According to the biography of Hans J. Hofmann, who supervised his Ph.D. at McGill University?

▸ **PASSAGE SHOWN**
________________________________________

= Hans J. Hofmann =

Canadian paleontologist (1936–2010)

Hans Jörg Hofmann (3 October 1936, Kiel, Germany – 19 May 2010, Montreal, Quebec, Canada)
was a paleontologist, specializing in the study of Precambrian fossils using computer modelling and image analysis to quantify morphologic attributes.

Born in Germany, Hofmann immigrated to Montreal, Quebec, Canada and studied geology at McGill University, where he earned a Ph.D. under the supervision of T. H. Clark. He taught for three years at the University of Cincinnati and then worked at the Geological Survey of Canada. He was a professor in the geology department of the Université de Montréal for 31 years (1969–2000). He spent the last ten years of his life as a researcher in the Redpath Museum and an adjunct professor in the Department of Earth and Planetary Sciences at McGill.

________________________________________

▸ **DATASET RECORDS**
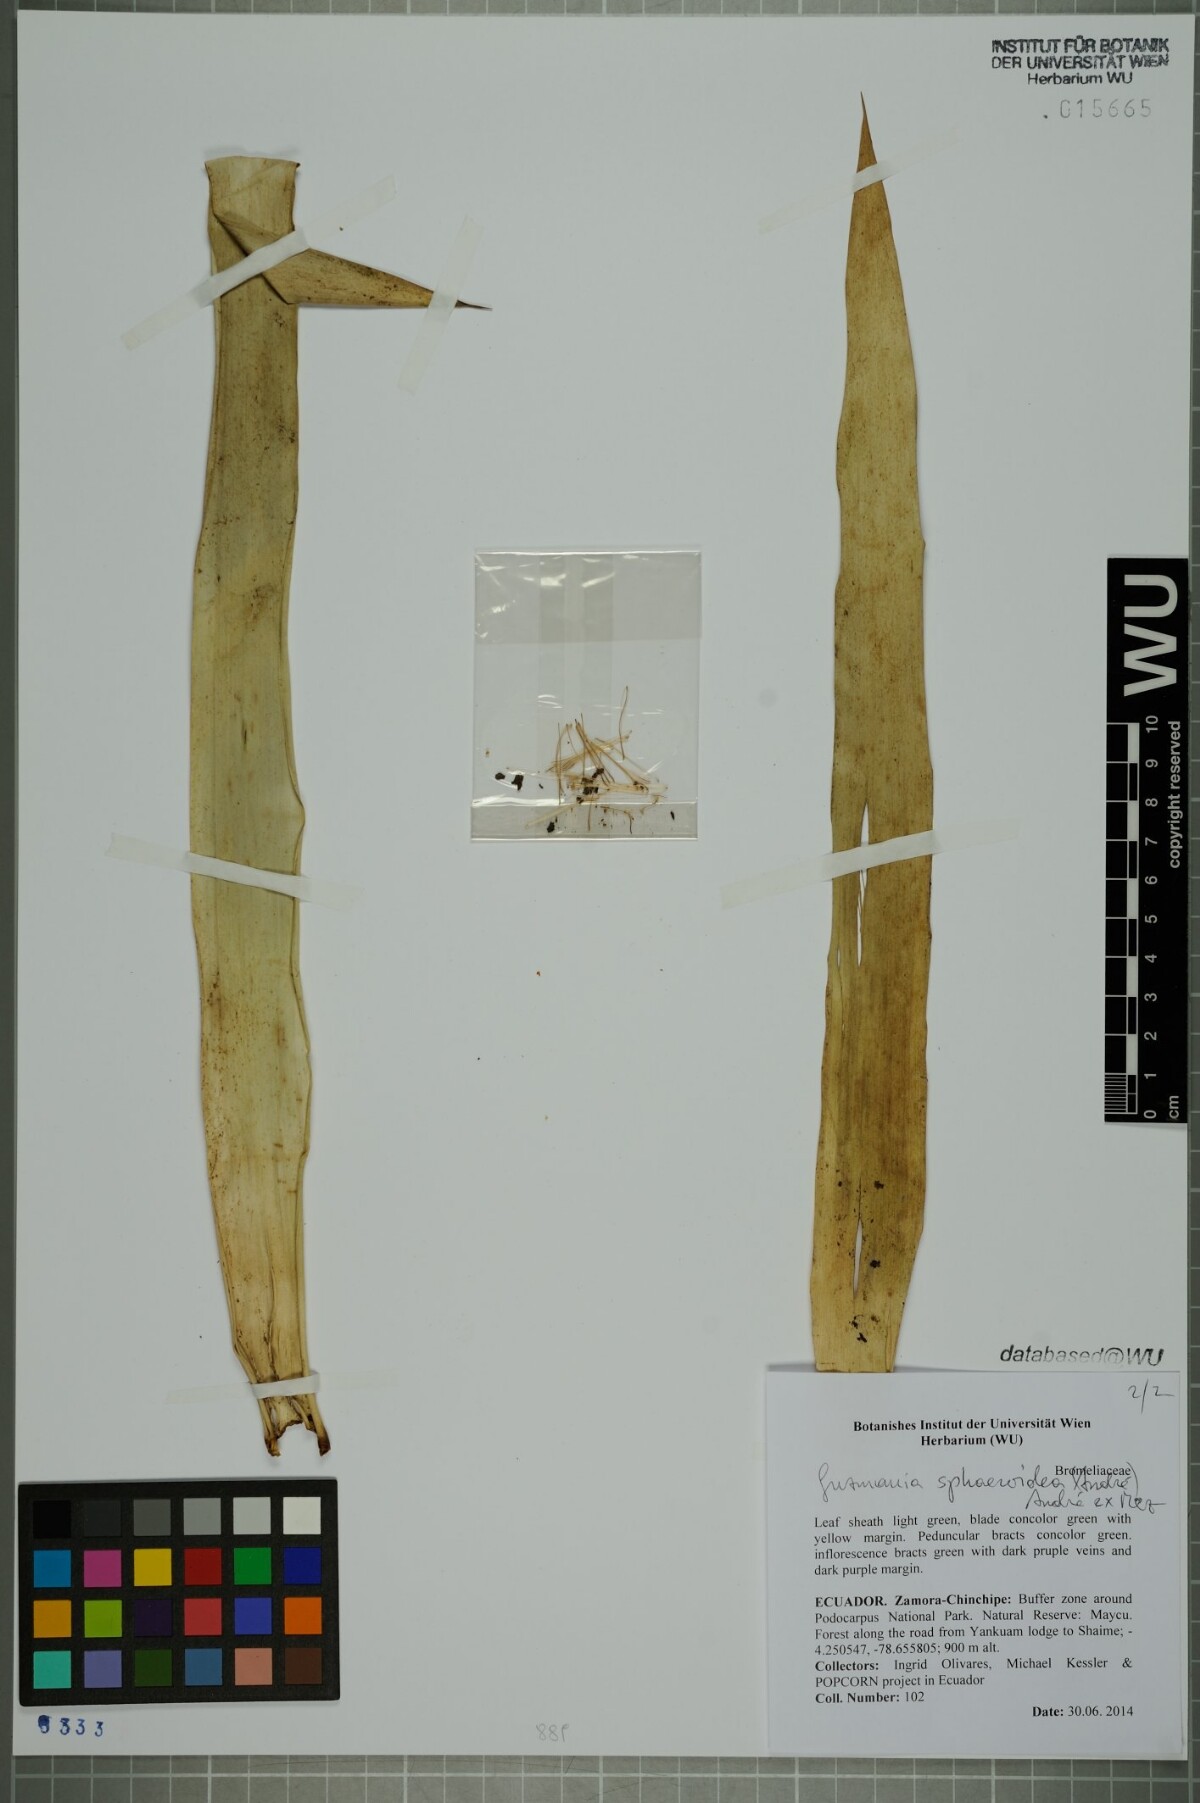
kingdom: Plantae
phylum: Tracheophyta
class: Liliopsida
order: Poales
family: Bromeliaceae
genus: Guzmania
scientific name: Guzmania sphaeroidea
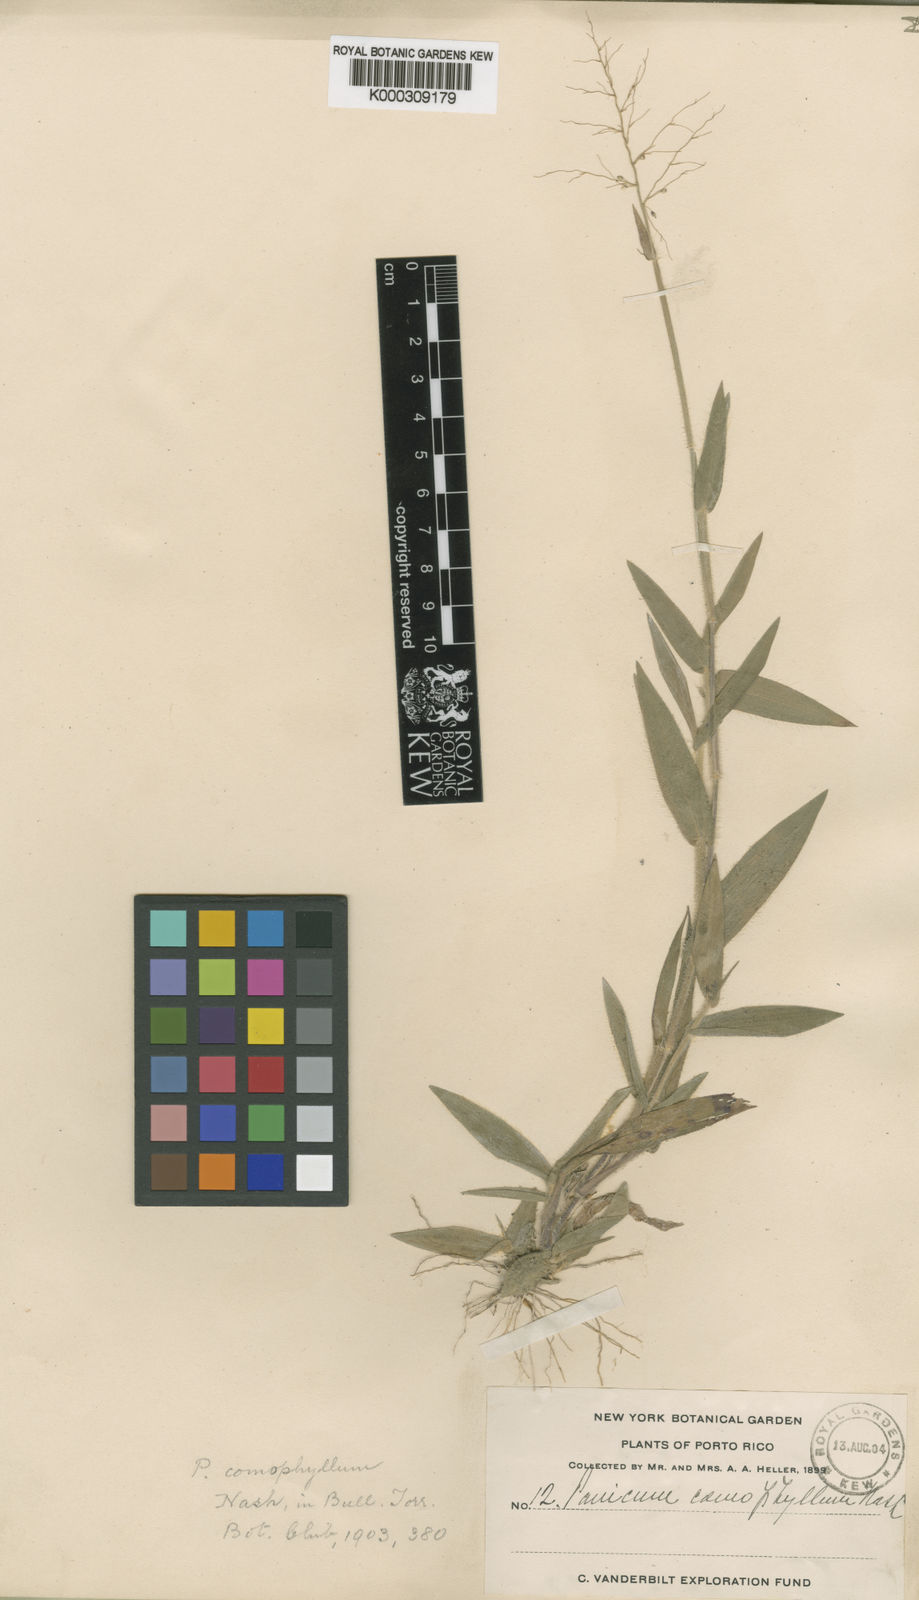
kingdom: Plantae
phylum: Tracheophyta
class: Liliopsida
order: Poales
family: Poaceae
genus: Dichanthelium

________________________________________

▸ **REPLY**
T. H. Clark